The Austrian Academy of Sciences' Centre for Molecular Medicine (CeMM) in central Vienna maintains a balance of Austrian and international scientists. Credit: CEMM

The academic sector's contribution to basic research will be limited by constraints in the funding environment. “Spending on universities hasn't increased since 2008,” says Christoph Kratky, president of the Austrian Science Fund. Engl of University of Vienna says that the flat funding, combined with burgeoning student enrolments, will reduce the university's budget by 10% in real terms. The Austrian government hopes that further expansion in basic research will be driven by even greater investment from business. There are early indicators that this could be the case: business R&D funding is predicted to grow by 6% in 2011. To encourage business investment, service companies such as Techkonnex offer economic analysis of new technologies and can act as a conduit between scientists in the private and public sector.

Spending may increase further when companies who benefited from start-up funding in the 2000s start bringing their products to market. Lexogen, a biotechnology firm based at Campus Vienna Biocenter, is launching its transcriptomics platform, SQUARE (Selective Quantitative Amplification of RNA), at the end of 2011. The first pharmaceutical candidate of Zytoprotec, a spin-off company from the Medical University of Vienna, entered clinical trials in February 2011. “Our product is global, but Austria was the right place for us to build it,” says Lexogen chief executive Alexander Seitz. “If you have a good project, you will find funding to start it in Austria.”

Attracting investment

The Austrian government is also planning to increase the proportion of R&D spending that comes from international funding sources, which currently stands at 16% of the total expenditure. Rudolf Grimm, co-director of the Austrian Academy of Sciences' Institute for Quantum Optics and Quantum Information, which has bases in Innsbruck and Vienna, says that Austria's domestic funding agencies all require international referees, which ensures research is of high quality and well placed to compete for external funding. “We have a unique concentration of truly world-class physicists here in Austria,” he says.

In February 2011, Austrian research institutes had 49 European Research Council (ERC) grants (see table), and between 2007 and 2010 they received more ERC grants per population head than those in Germany and France. Innovative strategies are being introduced to keep the funding flowing in. A third of the government's funding pledge for IST Austria between 2010 and 2016 (€95 million) comes with the proviso that it is matched by third-party funds generated by institute scientists. At the University of Vienna, an internal funding scheme is based around cross-faculty ‘research platforms’ that combine disciplines to improve their funding prospects. A platform for cognitive science, for example, includes academics from computer science, psychology and even art history. “We aim to fund a smaller number of very high-quality projects well, to give them a real chance to compete at an international level,” says Engl.

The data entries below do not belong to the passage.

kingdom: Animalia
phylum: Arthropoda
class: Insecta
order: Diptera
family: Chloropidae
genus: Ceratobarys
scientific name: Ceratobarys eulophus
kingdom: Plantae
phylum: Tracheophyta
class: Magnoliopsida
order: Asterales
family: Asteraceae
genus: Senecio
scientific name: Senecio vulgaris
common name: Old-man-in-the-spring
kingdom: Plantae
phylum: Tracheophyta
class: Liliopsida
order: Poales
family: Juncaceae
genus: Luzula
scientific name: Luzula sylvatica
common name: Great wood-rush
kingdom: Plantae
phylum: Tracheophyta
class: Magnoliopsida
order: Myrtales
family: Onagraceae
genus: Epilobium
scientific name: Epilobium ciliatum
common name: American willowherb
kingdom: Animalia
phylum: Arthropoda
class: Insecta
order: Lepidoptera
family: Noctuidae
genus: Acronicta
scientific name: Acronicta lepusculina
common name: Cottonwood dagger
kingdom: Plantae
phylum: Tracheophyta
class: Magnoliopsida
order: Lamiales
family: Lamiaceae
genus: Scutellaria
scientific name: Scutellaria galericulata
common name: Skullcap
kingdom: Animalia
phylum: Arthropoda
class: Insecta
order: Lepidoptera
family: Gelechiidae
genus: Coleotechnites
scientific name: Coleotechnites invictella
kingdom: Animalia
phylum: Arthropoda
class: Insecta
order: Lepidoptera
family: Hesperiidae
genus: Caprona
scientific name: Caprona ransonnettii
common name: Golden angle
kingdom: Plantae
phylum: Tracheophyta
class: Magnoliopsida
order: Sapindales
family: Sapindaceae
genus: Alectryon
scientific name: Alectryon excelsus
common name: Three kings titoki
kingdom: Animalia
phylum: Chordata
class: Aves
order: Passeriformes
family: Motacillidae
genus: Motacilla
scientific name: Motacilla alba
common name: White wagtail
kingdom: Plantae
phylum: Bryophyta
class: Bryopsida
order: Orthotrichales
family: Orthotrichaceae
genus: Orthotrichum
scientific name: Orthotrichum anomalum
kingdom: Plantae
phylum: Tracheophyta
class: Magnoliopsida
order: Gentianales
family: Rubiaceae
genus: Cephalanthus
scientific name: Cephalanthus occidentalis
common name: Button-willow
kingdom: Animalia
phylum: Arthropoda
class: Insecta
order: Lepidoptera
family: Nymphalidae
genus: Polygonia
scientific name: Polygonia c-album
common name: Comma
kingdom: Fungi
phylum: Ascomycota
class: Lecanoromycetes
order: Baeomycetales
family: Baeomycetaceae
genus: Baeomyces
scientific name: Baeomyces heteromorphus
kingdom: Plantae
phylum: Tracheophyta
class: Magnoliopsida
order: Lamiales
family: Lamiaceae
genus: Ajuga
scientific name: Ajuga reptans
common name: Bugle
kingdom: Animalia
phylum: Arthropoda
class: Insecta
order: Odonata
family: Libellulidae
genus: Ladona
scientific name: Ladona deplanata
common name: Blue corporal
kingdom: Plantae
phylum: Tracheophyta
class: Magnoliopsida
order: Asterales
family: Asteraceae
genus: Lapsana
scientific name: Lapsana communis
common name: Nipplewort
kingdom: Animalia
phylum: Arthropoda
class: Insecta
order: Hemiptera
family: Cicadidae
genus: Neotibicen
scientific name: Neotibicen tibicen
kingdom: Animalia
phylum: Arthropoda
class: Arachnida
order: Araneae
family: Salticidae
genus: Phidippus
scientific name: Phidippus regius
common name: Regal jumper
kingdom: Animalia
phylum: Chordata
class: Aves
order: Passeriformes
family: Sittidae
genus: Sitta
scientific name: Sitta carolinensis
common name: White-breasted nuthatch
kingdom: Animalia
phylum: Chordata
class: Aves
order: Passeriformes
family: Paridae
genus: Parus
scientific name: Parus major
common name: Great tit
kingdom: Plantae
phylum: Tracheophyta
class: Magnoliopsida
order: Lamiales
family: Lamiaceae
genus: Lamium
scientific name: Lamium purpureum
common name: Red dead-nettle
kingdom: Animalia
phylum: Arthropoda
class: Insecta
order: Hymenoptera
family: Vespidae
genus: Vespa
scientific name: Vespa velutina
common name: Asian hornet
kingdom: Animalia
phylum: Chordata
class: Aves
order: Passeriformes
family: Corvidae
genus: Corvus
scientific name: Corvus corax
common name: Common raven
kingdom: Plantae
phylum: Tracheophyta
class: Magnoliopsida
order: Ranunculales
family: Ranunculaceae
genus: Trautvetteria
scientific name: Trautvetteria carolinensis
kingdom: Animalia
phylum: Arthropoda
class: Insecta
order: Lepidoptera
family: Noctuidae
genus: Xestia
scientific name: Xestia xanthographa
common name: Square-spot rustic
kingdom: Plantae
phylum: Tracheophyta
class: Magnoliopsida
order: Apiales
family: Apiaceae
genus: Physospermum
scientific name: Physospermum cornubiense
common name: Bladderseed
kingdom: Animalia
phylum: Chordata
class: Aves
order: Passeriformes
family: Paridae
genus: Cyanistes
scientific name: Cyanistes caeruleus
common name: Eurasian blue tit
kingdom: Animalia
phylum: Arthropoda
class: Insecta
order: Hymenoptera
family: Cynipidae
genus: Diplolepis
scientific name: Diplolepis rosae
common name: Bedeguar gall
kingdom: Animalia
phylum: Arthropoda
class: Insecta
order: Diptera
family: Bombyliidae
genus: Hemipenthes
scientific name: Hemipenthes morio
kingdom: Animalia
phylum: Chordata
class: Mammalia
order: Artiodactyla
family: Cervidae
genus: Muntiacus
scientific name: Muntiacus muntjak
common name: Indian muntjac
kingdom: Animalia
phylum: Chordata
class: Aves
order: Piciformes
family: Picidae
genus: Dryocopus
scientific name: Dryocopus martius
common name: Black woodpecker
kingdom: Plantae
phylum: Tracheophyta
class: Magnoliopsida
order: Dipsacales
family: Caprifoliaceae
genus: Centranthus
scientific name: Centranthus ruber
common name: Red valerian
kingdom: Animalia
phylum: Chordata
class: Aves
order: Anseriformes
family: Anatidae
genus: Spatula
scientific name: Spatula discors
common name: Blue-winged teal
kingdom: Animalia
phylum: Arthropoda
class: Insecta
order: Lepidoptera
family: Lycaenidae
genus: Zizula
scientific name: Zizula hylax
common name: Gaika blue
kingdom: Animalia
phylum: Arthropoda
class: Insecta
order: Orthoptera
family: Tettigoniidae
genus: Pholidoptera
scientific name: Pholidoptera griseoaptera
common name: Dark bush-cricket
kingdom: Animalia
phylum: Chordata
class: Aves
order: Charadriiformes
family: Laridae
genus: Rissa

From this sound foundation, the outlook for Austrian research is bright. Scientists say they hope the close dialogue they have had with the government during these fruitful decades will continue. “Austria is small, so there are fewer layers of bureaucracy, and many scientists have direct connections with politicians,” says Köhler from the MFPL. “If you can bump into the science minister in one of Vienna's famous coffee houses and talk about your science, it really helps.”